My mouth is watering just looking at the photos. There is just something about meat and cheese that is so satisfying.
I have a mock trial competition this Friday, and I am so nervous and excited! It's the regional competition. I never thought my freshman year in mock trial that we could ever make it this far, and here I am as a senior going to regionals. So cool!
"All At Once" The Fray
Adapted from Confections of a Foodie Bride
Ingredients
- For the pretzel roll dough:
- 3/4 cup warm water
- 2 tsp (1 package) yeast
- 1 cup warmed milk (I used 2%)
- 2 Tbsp softened butter (I used Smart Balance)
- 4 1/2-4 3/4 cup all-purpose flour
- 3/4 tsp salt
- For the filling:
- ~1lb shredded chicken (about 3 generous cups)
- 4 oz cheddar, sliced and cut into 18 chunks
- 1/2 cup HEB Texas-style Barbecue Sauce
- 2 Tbsp honey
- For boiling and finishing:
- 2 quarts water
- 4 Tbsp baking soda
- 1 Tbsp salt
- 2 Tbsp honey whisked with 1 Tbsp water
Directions
- In your mixer bowl, sprinkle the yeast over the water and let proof for 10 minutes.
- Add the milk, softened butter, 4.5 cups of flour, and salt; knead for ~5 minutes. The dough should be smooth and slightly sticky and might not completely come off the bottom of the bowl. If overly sticky, add 1-2 Tbsp of extra flour at a time.
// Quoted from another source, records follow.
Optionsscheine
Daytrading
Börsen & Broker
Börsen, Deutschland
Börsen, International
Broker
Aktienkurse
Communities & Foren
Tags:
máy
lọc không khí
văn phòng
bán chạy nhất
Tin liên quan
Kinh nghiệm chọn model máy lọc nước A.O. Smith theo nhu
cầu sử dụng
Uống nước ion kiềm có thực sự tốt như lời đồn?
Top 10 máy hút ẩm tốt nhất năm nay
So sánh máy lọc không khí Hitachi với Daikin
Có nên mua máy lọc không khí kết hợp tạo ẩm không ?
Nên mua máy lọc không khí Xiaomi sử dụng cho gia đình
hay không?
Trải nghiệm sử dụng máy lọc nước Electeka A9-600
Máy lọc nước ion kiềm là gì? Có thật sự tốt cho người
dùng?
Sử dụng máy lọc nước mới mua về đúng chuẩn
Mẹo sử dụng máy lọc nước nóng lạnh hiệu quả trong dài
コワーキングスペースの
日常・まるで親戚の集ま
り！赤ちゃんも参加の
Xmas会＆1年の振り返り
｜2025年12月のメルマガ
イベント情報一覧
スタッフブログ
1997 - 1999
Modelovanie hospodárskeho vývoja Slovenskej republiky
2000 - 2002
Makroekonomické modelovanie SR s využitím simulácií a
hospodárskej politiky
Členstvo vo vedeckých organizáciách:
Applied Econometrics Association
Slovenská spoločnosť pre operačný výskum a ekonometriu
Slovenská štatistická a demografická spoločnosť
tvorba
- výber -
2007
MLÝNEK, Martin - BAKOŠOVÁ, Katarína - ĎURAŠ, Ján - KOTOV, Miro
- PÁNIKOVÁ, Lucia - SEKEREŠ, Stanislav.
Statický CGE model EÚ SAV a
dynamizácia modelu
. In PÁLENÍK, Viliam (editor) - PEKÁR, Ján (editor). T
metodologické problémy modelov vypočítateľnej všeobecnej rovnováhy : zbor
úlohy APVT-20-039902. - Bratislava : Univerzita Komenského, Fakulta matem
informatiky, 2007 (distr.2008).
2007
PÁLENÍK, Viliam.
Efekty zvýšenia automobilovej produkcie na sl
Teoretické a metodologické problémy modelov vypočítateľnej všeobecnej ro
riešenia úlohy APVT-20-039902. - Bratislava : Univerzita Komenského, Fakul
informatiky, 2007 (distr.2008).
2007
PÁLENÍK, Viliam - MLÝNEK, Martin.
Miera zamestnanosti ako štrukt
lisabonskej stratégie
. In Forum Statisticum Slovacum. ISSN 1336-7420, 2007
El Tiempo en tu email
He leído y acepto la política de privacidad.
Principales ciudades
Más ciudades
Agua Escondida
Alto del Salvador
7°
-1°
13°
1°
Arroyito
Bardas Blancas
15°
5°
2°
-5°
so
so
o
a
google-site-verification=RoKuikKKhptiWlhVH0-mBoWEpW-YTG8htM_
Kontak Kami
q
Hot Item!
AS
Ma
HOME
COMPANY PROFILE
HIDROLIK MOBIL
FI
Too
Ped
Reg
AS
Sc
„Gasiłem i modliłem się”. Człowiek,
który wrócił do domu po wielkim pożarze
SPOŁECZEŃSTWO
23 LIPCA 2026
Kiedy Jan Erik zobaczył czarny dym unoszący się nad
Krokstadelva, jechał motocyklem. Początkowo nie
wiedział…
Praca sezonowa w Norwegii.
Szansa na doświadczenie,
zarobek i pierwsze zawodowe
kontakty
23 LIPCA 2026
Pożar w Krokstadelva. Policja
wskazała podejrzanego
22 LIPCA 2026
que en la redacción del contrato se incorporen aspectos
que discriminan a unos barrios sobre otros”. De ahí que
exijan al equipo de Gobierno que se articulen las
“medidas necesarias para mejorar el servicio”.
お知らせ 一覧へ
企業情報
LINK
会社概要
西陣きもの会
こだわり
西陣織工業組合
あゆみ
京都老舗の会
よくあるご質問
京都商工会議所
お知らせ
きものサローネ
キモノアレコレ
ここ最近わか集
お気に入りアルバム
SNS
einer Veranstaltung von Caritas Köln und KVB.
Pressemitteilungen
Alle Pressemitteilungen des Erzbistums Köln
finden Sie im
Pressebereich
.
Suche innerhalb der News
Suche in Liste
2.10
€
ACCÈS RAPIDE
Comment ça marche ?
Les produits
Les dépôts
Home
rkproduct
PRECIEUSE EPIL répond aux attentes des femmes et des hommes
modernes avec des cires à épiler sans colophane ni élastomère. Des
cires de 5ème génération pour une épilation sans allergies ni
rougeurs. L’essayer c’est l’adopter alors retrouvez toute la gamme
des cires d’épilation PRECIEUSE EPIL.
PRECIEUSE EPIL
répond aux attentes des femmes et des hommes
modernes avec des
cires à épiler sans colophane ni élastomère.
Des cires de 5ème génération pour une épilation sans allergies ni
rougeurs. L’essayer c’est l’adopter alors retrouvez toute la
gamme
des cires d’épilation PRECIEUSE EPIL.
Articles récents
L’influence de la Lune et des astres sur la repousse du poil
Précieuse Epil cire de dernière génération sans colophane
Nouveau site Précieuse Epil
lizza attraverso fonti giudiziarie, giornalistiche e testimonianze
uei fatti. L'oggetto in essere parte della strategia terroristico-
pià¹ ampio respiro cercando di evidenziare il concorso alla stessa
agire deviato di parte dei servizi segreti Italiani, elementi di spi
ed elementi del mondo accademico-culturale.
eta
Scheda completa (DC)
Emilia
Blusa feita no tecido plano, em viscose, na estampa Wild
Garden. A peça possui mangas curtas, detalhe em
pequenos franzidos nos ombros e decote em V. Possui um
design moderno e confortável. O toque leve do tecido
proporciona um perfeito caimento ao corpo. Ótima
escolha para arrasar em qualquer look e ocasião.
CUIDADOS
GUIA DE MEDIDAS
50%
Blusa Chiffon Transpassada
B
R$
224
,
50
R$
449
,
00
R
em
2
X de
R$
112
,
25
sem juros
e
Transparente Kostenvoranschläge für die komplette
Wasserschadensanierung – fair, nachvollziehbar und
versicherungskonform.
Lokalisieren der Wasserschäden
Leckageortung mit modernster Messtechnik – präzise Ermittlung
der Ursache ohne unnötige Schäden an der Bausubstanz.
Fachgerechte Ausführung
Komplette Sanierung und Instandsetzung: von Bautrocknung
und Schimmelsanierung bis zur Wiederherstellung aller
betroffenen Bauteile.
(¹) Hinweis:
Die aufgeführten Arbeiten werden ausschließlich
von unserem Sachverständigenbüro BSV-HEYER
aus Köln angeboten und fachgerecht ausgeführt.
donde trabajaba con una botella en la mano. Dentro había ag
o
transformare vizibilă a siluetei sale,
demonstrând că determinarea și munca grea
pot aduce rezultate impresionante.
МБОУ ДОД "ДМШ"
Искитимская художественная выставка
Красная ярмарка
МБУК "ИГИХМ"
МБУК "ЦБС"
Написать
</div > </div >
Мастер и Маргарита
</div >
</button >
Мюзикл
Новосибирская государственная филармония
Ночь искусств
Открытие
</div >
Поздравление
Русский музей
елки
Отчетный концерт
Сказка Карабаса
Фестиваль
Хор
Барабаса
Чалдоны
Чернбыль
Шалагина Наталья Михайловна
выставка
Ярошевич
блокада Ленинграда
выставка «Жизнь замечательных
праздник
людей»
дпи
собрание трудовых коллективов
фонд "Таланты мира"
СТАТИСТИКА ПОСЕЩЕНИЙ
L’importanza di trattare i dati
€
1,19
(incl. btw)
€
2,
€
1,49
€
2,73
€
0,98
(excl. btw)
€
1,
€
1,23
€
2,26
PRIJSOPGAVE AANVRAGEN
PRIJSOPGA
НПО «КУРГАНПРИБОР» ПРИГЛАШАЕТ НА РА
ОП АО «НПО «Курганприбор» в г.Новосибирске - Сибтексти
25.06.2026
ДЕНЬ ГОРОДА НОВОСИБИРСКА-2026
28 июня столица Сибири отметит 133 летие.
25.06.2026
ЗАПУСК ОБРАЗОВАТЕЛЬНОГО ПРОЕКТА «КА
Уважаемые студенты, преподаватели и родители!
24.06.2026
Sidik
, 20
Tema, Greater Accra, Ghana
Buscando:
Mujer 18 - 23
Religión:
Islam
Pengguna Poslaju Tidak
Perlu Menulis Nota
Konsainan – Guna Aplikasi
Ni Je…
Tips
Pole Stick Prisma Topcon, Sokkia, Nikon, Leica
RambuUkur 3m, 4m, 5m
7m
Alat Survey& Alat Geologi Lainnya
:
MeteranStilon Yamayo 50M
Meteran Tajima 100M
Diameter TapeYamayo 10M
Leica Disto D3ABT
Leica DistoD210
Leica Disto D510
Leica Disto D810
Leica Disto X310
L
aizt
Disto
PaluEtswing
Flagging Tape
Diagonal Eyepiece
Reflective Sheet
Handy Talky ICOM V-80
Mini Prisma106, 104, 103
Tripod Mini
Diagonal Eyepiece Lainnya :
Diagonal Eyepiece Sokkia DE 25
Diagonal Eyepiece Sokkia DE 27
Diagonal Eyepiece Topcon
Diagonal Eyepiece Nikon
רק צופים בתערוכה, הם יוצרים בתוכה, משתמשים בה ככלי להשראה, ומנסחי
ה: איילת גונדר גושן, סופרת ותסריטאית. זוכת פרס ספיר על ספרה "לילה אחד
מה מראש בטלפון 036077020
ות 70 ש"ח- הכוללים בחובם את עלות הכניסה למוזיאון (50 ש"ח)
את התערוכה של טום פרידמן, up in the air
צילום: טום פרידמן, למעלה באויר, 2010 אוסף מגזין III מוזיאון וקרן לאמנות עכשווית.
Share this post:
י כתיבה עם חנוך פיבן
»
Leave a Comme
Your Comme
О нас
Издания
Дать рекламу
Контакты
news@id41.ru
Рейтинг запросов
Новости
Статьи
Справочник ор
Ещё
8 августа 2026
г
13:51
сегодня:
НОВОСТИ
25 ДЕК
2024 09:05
- Cover and let rise for an hour, or until doubled.
- Line 2 baking sheets with parchment paper and lightly oil.
- Turn dough out onto lightly floured surface and divide into 18 balls (a scale makes this easy to do in 2-oz portions). Cover with a light towel and prep the filling and boil.
- Place the pulled pork and red onion in a large bowl.
- Whisk together the honey and bbq sauce and pour over top of the pulled chicken, tossing to mix thoroughly.
- Keeping your surface lightly floured to prevent sticking, flatten your dough ball, top with a chunk of cheddar and a heaping small spoonful of pulled chicken (it might take you 1-2 rolls to figure out the perfect sized scoop of filling).
- Pull the edges of the dough to the top, pinching and crimping the roll to prevent any leaks. Transfer the roll to the prepared baking sheets (9 each).
- In a large pan, bring the water, baking soda, and salt to a boil.
- Working with 4-5 rolls at a time, boil the rolls 30 seconds on each side, transfer to the baking sheet with a slotted spoon, and slash the top of the rolls 2-3 times with a very sharp knife (but don't cut too thick or your cheese will ooze out the top).
- Bake the rolls for 18 minutes, glaze with the honey-water mixture, and then bake for an additional 5 minutes until golden brown.
- Sprinkle with coarse salt and serve. Leftovers should be refrigerated.